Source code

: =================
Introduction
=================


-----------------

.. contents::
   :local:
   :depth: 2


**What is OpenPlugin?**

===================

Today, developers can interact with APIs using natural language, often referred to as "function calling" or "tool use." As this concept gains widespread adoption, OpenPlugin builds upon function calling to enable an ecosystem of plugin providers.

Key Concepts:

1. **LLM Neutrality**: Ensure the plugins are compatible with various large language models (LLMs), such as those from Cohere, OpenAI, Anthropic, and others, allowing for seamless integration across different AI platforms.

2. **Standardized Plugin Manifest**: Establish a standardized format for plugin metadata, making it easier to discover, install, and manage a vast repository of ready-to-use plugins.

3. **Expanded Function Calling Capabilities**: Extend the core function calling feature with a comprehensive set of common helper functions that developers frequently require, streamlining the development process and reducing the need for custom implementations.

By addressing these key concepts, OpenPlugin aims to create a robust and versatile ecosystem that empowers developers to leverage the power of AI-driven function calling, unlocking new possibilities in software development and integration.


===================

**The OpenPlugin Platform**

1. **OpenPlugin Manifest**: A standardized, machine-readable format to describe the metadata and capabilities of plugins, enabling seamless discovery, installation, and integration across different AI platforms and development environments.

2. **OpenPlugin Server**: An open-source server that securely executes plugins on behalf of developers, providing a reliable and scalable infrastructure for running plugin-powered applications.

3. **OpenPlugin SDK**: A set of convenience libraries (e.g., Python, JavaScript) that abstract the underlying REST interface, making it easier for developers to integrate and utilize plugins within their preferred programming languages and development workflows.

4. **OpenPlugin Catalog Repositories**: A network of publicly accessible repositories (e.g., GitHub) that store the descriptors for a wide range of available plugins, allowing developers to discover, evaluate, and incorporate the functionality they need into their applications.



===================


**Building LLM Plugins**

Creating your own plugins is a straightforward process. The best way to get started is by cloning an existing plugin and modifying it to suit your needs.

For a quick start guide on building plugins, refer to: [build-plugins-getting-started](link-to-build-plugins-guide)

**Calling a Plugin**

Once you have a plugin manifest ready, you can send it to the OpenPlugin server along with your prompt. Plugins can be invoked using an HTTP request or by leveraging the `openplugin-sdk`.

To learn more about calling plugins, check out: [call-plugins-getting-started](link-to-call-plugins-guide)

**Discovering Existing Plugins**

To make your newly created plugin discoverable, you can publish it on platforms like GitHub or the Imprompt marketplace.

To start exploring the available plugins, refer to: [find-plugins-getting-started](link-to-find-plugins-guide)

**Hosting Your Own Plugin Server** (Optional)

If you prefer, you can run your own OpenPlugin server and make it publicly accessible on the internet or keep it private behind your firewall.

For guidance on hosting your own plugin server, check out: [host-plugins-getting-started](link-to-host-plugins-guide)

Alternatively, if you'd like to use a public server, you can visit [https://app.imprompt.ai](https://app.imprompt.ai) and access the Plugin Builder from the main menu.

◇ ◇ ◇

- [Aim of the exercise]: Write out each entry again, leaving every word as it is.

- [Answer section]:
Source code

: =================
Introduction
=================


-----------------

.. contents::
   :local:
   :depth: 2


**What is OpenPlugin?**

===================

Today, developers can interact with APIs using natural language, often referred to as "function calling" or "tool use." As this concept gains widespread adoption, OpenPlugin builds upon function calling to enable an ecosystem of plugin providers.

Key Concepts:

1. **LLM Neutrality**: Ensure the plugins are compatible with various large language models (LLMs), such as those from Cohere, OpenAI, Anthropic, and others, allowing for seamless integration across different AI platforms.

2. **Standardized Plugin Manifest**: Establish a standardized format for plugin metadata, making it easier to discover, install, and manage a vast repository of ready-to-use plugins.

3. **Expanded Function Calling Capabilities**: Extend the core function calling feature with a comprehensive set of common helper functions that developers frequently require, streamlining the development process and reducing the need for custom implementations.

By addressing these key concepts, OpenPlugin aims to create a robust and versatile ecosystem that empowers developers to leverage the power of AI-driven function calling, unlocking new possibilities in software development and integration.


===================

**The OpenPlugin Platform**

1. **OpenPlugin Manifest**: A standardized, machine-readable format to describe the metadata and capabilities of plugins, enabling seamless discovery, installation, and integration across different AI platforms and development environments.

2. **OpenPlugin Server**: An open-source server that securely executes plugins on behalf of developers, providing a reliable and scalable infrastructure for running plugin-powered applications.

3. **OpenPlugin SDK**: A set of convenience libraries (e.g., Python, JavaScript) that abstract the underlying REST interface, making it easier for developers to integrate and utilize plugins within their preferred programming languages and development workflows.

4. **OpenPlugin Catalog Repositories**: A network of publicly accessible repositories (e.g., GitHub) that store the descriptors for a wide range of available plugins, allowing developers to discover, evaluate, and incorporate the functionality they need into their applications.



===================


**Building LLM Plugins**

Creating your own plugins is a straightforward process. The best way to get started is by cloning an existing plugin and modifying it to suit your needs.

For a quick start guide on building plugins, refer to: [build-plugins-getting-started](link-to-build-plugins-guide)

**Calling a Plugin**

Once you have a plugin manifest ready, you can send it to the OpenPlugin server along with your prompt. Plugins can be invoked using an HTTP request or by leveraging the `openplugin-sdk`.

To learn more about calling plugins, check out: [call-plugins-getting-started](link-to-call-plugins-guide)

**Discovering Existing Plugins**

To make your newly created plugin discoverable, you can publish it on platforms like GitHub or the Imprompt marketplace.

To start exploring the available plugins, refer to: [find-plugins-getting-started](link-to-find-plugins-guide)

**Hosting Your Own Plugin Server** (Optional)

If you prefer, you can run your own OpenPlugin server and make it publicly accessible on the internet or keep it private behind your firewall.

For guidance on hosting your own plugin server, check out: [host-plugins-getting-started](link-to-host-plugins-guide)

Alternatively, if you'd like to use a public server, you can visit [https://app.imprompt.ai](https://app.imprompt.ai) and access the Plugin Builder from the main menu.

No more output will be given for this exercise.